AUFGABE:
Gib aus dem Interview den Abschnitt von „Interview mit Weihbischof“ bis einschließlich „Antwort kennen Sie.“ wortgetreu wieder.

VORLIEGENDER TEXT:
=======

Interview mit Weihbischof Nikolaus Schwerdtfeger
Es gab viel Schönes in diesen Jahren
Am 23. September 1995 empfing Nikolaus Schwerdtfeger im Hildesheimer Dom die Bischofsweihe. Seit 25 Jahren wirkt er nun als Weihbischof im Bistum. Das Weihejubiläum wird am 26. September im Dom gefeiert.
Haben Sie, als Sie sich für den Priesterberuf entschieden haben, daran gedacht, einmal in der Kirche eine solche „Karriere“ zu machen?
So ähnlich werde ich oft auch von Jugendlichen gefragt, die ich vor der Firmung treffe, und antworte ihnen: Es gibt Vorschläge und Fragen, die man sich selbst nicht wünscht, aber wenn sie gestellt sind, muss man darauf antworten. So habe ich es dann auch nach einem Klärungsprozess getan. Meine Antwort kennen Sie.
Als Weihbischof und als Administrator in der Zeit der Bischofsvakanz zwischen Bischof Norbert und Bischof Heiner haben Sie die ganze Bandbreite des Bischofsamtes kennengelernt. Was verbinden Sie mit dem Amt?
Meinen Dienst suche ich vor allem an den vier Kennzeichen von Kirche zu orientieren, wie sie die Apostelgeschichte in Kapitel 2, Vers 42 benennt: die Verwurzelung im Evangelium, die Gemeinschaft untereinander, das Brotbrechen und das Gebet.
Die entscheidende Richtschnur für mich und unseren kirchlichen Weg überhaupt ist das Evangelium, das ich bei vielen Gelegenheiten für unsere Zeit zu erschließen suche. In ihm ist unsere kirchliche Gemeinschaft grundgelegt, und der spezifische bischöfliche Dienst ist es, sie gerade in ihrer Vielfältigkeit und Unterschiedlichkeit zusammenzuhalten. Dabei nährt uns auf unserem gemeinsamen Weg insbesondere die Eucharistie, die uns aus dem Ostergeheimnis leben lässt und zur Quelle sozialen Handelns werden muss, woran zumal Bischof Josef immer wieder erinnert hat; denn Kirche ist mehr als Gemeinde. Meine Frage ist, wie uns das heute angesichts des Strukturwandels der Pfarreien gelingen kann. Und immer wieder geht es um das Gebet. Bei Firmungen rege ich oft ganz schlicht an, den Tag mit Gebet zu beschließen, damit er nicht trivial verlischt. Das ist mir ein wesentliches Anliegen. „Denn wir essen Brot, aber wir leben von Glanz.“ – hat Hilde Domin einmal gesagt.

=======

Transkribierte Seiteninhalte
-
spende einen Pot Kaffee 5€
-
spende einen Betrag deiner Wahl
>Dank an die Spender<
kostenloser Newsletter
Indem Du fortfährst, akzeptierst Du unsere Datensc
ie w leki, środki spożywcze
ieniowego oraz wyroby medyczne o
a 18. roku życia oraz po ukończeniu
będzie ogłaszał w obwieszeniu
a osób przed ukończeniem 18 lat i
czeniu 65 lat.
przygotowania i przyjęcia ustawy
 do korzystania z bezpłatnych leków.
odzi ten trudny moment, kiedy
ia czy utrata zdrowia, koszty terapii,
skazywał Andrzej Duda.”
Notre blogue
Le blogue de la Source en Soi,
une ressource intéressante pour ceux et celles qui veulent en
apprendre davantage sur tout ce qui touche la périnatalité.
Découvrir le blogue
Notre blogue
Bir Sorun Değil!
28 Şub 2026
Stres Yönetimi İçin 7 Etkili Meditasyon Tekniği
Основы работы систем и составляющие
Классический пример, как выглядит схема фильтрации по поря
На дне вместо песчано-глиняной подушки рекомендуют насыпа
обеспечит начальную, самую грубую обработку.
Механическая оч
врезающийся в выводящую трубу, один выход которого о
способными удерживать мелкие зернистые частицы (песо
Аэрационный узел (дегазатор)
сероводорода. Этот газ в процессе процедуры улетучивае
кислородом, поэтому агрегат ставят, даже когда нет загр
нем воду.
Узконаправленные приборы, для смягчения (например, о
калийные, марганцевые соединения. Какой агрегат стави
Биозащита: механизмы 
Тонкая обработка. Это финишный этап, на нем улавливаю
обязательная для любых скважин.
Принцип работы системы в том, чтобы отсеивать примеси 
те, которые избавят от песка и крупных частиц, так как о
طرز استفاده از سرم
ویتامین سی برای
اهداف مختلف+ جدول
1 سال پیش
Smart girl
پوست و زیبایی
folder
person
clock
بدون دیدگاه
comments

=======

DIE ANTWORT:
Interview mit Weihbischof Nikolaus Schwerdtfeger
Es gab viel Schönes in diesen Jahren
Am 23. September 1995 empfing Nikolaus Schwerdtfeger im Hildesheimer Dom die Bischofsweihe. Seit 25 Jahren wirkt er nun als Weihbischof im Bistum. Das Weihejubiläum wird am 26. September im Dom gefeiert.
Haben Sie, als Sie sich für den Priesterberuf entschieden haben, daran gedacht, einmal in der Kirche eine solche „Karriere“ zu machen?
So ähnlich werde ich oft auch von Jugendlichen gefragt, die ich vor der Firmung treffe, und antworte ihnen: Es gibt Vorschläge und Fragen, die man sich selbst nicht wünscht, aber wenn sie gestellt sind, muss man darauf antworten. So habe ich es dann auch nach einem Klärungsprozess getan. Meine Antwort kennen Sie.